## RECORDS FOR THE EXERCISE
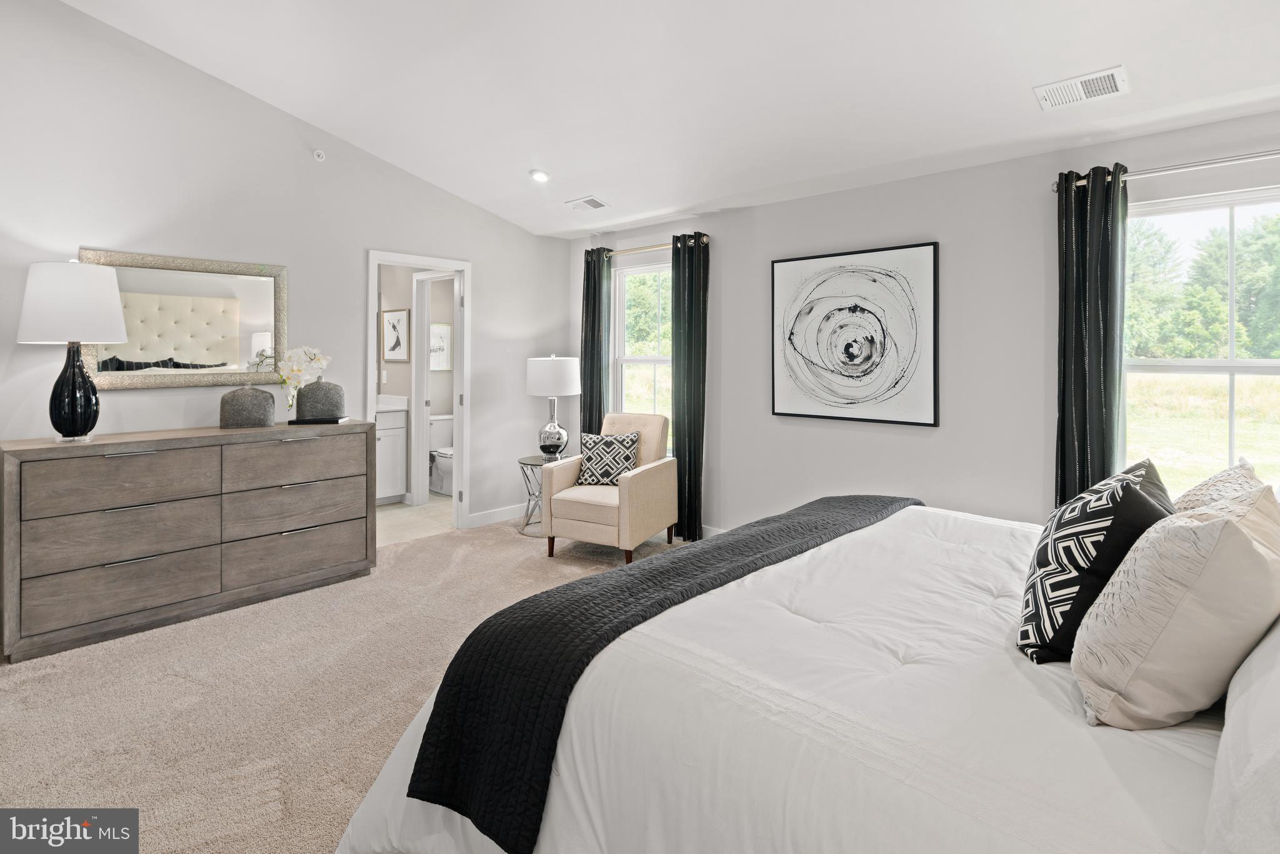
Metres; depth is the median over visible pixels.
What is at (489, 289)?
left wall
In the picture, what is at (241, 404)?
vase
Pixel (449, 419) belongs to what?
toilet
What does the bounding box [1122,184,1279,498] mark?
window
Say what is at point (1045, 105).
ceiling vent
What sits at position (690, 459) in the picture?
curtain
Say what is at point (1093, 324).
curtain
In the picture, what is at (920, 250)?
framed picture
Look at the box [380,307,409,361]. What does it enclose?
framed picture
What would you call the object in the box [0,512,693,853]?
carpet floor
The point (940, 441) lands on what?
right wall
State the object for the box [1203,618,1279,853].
white pillow
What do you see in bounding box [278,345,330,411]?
white orchid
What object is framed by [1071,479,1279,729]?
beige pillow
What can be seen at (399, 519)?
bathroom floor
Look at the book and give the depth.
3.66 m
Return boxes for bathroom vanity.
[375,401,408,503]
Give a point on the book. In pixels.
(337, 419)
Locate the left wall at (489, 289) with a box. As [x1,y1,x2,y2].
[0,0,572,534]
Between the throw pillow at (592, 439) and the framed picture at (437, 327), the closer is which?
the throw pillow at (592, 439)
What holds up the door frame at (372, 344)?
in the left wall at (489, 289)
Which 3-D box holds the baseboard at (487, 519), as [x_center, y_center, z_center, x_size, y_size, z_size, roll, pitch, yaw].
[-1.091,0.924,5.264,0.015,0.105,1.218,1,2,43]
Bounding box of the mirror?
[81,247,288,388]
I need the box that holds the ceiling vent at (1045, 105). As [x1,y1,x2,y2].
[1033,65,1128,110]
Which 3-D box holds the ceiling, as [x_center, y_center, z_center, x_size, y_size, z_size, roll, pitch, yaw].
[-0.235,-1.755,2.121,5.809,0.201,4.898,1,2,43]
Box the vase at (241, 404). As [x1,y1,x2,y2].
[220,383,274,428]
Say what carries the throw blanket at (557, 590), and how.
on the bed at (1200, 780)
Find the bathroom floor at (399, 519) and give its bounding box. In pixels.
[376,491,455,545]
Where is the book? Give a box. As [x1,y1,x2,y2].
[287,415,351,425]
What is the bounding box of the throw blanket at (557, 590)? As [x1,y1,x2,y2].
[402,493,918,853]
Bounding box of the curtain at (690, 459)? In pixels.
[670,230,709,540]
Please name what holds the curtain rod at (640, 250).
attached to the right wall at (940, 441)
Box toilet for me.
[428,413,454,494]
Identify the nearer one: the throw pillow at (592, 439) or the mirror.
the mirror
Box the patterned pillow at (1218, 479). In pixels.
[1171,456,1269,513]
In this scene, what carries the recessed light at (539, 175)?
in the ceiling
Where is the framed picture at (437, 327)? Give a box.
[429,321,451,370]
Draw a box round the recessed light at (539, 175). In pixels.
[528,168,549,182]
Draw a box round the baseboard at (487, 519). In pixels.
[466,502,529,527]
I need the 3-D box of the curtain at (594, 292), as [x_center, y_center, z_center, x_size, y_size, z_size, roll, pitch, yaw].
[-0.384,-0.193,5.235,0.335,2.267,0.110,1,2,43]
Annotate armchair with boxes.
[539,411,674,562]
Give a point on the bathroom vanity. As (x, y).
(397, 456)
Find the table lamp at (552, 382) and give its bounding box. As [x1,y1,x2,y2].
[525,354,581,456]
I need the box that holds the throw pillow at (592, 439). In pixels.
[576,430,639,486]
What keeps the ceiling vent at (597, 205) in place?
attached to the ceiling
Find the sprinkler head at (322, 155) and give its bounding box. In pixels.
[312,148,326,161]
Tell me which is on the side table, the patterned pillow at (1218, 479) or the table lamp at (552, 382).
the table lamp at (552, 382)
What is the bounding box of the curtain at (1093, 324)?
[1052,163,1128,510]
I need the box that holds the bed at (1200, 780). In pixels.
[331,493,1279,853]
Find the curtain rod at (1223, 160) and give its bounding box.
[1053,150,1279,191]
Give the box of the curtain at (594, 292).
[580,244,611,436]
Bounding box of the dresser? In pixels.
[0,418,378,663]
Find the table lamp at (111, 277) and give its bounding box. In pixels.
[15,259,128,441]
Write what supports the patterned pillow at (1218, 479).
on the bed at (1200, 780)
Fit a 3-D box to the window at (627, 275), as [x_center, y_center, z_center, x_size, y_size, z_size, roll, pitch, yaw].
[0.161,-0.330,4.969,1.042,1.641,0.133,1,2,43]
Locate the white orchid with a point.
(322, 362)
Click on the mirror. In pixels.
(249, 327)
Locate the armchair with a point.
(652, 491)
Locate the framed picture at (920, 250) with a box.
[770,241,939,426]
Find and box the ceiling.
[56,0,1279,238]
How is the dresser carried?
on the carpet floor at (499, 539)
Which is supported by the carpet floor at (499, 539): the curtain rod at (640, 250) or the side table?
the side table
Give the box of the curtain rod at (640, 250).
[595,235,709,257]
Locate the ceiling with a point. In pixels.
(1018, 118)
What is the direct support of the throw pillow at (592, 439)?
on the armchair
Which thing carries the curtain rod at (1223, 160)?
attached to the right wall at (940, 441)
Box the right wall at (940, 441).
[568,107,1279,537]
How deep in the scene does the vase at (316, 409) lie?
3.70 m
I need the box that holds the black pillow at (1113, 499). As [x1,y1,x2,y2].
[1016,454,1172,664]
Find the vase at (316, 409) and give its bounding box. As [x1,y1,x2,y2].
[296,379,346,420]
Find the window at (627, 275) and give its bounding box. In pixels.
[613,258,673,451]
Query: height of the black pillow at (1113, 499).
0.435 m
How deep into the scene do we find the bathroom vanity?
5.72 m
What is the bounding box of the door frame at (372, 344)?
[365,249,471,531]
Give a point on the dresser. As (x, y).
(144, 466)
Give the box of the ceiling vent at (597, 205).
[564,195,610,211]
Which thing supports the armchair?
on the carpet floor at (499, 539)
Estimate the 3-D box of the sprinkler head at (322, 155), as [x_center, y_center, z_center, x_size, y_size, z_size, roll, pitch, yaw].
[-2.089,-1.637,3.944,0.046,0.069,0.069,1,2,43]
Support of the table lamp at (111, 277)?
on the dresser
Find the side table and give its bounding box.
[518,453,565,535]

## GOAL OF THE EXERCISE
In your copy of the data above, leave out the pictures and repeat everything else exactly.

## TASK SOLUTION
Metres; depth is the median over visible pixels.
What is at (489, 289)?
left wall
In the picture, what is at (241, 404)?
vase
Pixel (449, 419) belongs to what?
toilet
What does the bounding box [1122,184,1279,498] mark?
window
Say what is at point (1045, 105).
ceiling vent
What sits at position (690, 459) in the picture?
curtain
Say what is at point (1093, 324).
curtain
In the picture, what is at (920, 250)?
framed picture
Look at the box [380,307,409,361]. What does it enclose?
framed picture
What would you call the object in the box [0,512,693,853]?
carpet floor
The point (940, 441) lands on what?
right wall
State the object for the box [1203,618,1279,853].
white pillow
What do you see in bounding box [278,345,330,411]?
white orchid
What object is framed by [1071,479,1279,729]?
beige pillow
What can be seen at (399, 519)?
bathroom floor
Look at the book and give the depth.
3.66 m
Return boxes for bathroom vanity.
[375,401,408,503]
Give a point on the book. In pixels.
(337, 419)
Locate the left wall at (489, 289) with a box. As [x1,y1,x2,y2].
[0,0,572,534]
Between the throw pillow at (592, 439) and the framed picture at (437, 327), the closer is which?
the throw pillow at (592, 439)
What holds up the door frame at (372, 344)?
in the left wall at (489, 289)
Which 3-D box holds the baseboard at (487, 519), as [x_center, y_center, z_center, x_size, y_size, z_size, roll, pitch, yaw].
[-1.091,0.924,5.264,0.015,0.105,1.218,1,2,43]
Bounding box of the mirror?
[81,247,288,388]
I need the box that holds the ceiling vent at (1045, 105). As [x1,y1,x2,y2].
[1033,65,1128,110]
Which 3-D box holds the ceiling, as [x_center, y_center, z_center, x_size, y_size, z_size, roll, pitch, yaw].
[-0.235,-1.755,2.121,5.809,0.201,4.898,1,2,43]
Box the vase at (241, 404). As [x1,y1,x2,y2].
[220,383,274,428]
Say what carries the throw blanket at (557, 590), and how.
on the bed at (1200, 780)
Find the bathroom floor at (399, 519) and give its bounding box. In pixels.
[376,491,455,545]
Where is the book? Give a box. As [x1,y1,x2,y2].
[287,415,351,425]
What is the bounding box of the throw blanket at (557, 590)? As [x1,y1,x2,y2].
[402,493,918,853]
Bounding box of the curtain at (690, 459)? In pixels.
[670,230,709,540]
Please name what holds the curtain rod at (640, 250).
attached to the right wall at (940, 441)
Box toilet for me.
[428,413,454,494]
Identify the nearer one: the throw pillow at (592, 439) or the mirror.
the mirror
Box the patterned pillow at (1218, 479). In pixels.
[1171,456,1269,513]
In this scene, what carries the recessed light at (539, 175)?
in the ceiling
Where is the framed picture at (437, 327)? Give a box.
[429,321,451,370]
Draw a box round the recessed light at (539, 175). In pixels.
[528,168,549,182]
Draw a box round the baseboard at (487, 519). In pixels.
[466,502,529,527]
I need the 3-D box of the curtain at (594, 292), as [x_center, y_center, z_center, x_size, y_size, z_size, roll, pitch, yaw].
[-0.384,-0.193,5.235,0.335,2.267,0.110,1,2,43]
Annotate armchair with boxes.
[539,411,674,562]
Give a point on the bathroom vanity. As (x, y).
(397, 456)
Find the table lamp at (552, 382) and give its bounding box. As [x1,y1,x2,y2].
[525,354,581,456]
I need the box that holds the throw pillow at (592, 439). In pixels.
[576,430,639,486]
What keeps the ceiling vent at (597, 205) in place?
attached to the ceiling
Find the sprinkler head at (322, 155) and give its bounding box. In pixels.
[312,148,326,161]
Tell me which is on the side table, the patterned pillow at (1218, 479) or the table lamp at (552, 382).
the table lamp at (552, 382)
What is the bounding box of the curtain at (1093, 324)?
[1052,163,1128,510]
I need the box that holds the bed at (1200, 780). In pixels.
[331,493,1279,853]
Find the curtain rod at (1223, 160) and give its bounding box.
[1053,150,1279,191]
Give the box of the curtain at (594, 292).
[580,244,611,436]
Bounding box of the dresser? In pixels.
[0,418,378,663]
Find the table lamp at (111, 277) and give its bounding box. In pixels.
[15,259,128,441]
Write what supports the patterned pillow at (1218, 479).
on the bed at (1200, 780)
Fit a 3-D box to the window at (627, 275), as [x_center, y_center, z_center, x_size, y_size, z_size, roll, pitch, yaw].
[0.161,-0.330,4.969,1.042,1.641,0.133,1,2,43]
Locate the white orchid with a point.
(322, 362)
Click on the mirror. In pixels.
(249, 327)
Locate the armchair with a point.
(652, 491)
Locate the framed picture at (920, 250) with a box.
[770,241,939,426]
Find and box the ceiling.
[56,0,1279,238]
How is the dresser carried?
on the carpet floor at (499, 539)
Which is supported by the carpet floor at (499, 539): the curtain rod at (640, 250) or the side table?
the side table
Give the box of the curtain rod at (640, 250).
[595,235,709,257]
Locate the ceiling with a point. In pixels.
(1018, 118)
What is the direct support of the throw pillow at (592, 439)?
on the armchair
Which thing carries the curtain rod at (1223, 160)?
attached to the right wall at (940, 441)
Box the right wall at (940, 441).
[568,107,1279,537]
How deep in the scene does the vase at (316, 409) lie?
3.70 m
I need the box that holds the black pillow at (1113, 499). As [x1,y1,x2,y2].
[1016,454,1172,664]
Find the vase at (316, 409) and give its bounding box. As [x1,y1,x2,y2].
[296,379,346,420]
Find the window at (627, 275) and give its bounding box. In pixels.
[613,258,673,451]
Query: height of the black pillow at (1113, 499).
0.435 m
How deep into the scene do we find the bathroom vanity?
5.72 m
What is the bounding box of the door frame at (372, 344)?
[365,249,471,531]
Give a point on the dresser. As (x, y).
(144, 466)
Give the box of the ceiling vent at (597, 205).
[564,195,610,211]
Which thing supports the armchair?
on the carpet floor at (499, 539)
Estimate the 3-D box of the sprinkler head at (322, 155), as [x_center, y_center, z_center, x_size, y_size, z_size, roll, pitch, yaw].
[-2.089,-1.637,3.944,0.046,0.069,0.069,1,2,43]
Support of the table lamp at (111, 277)?
on the dresser
Find the side table and give its bounding box.
[518,453,565,535]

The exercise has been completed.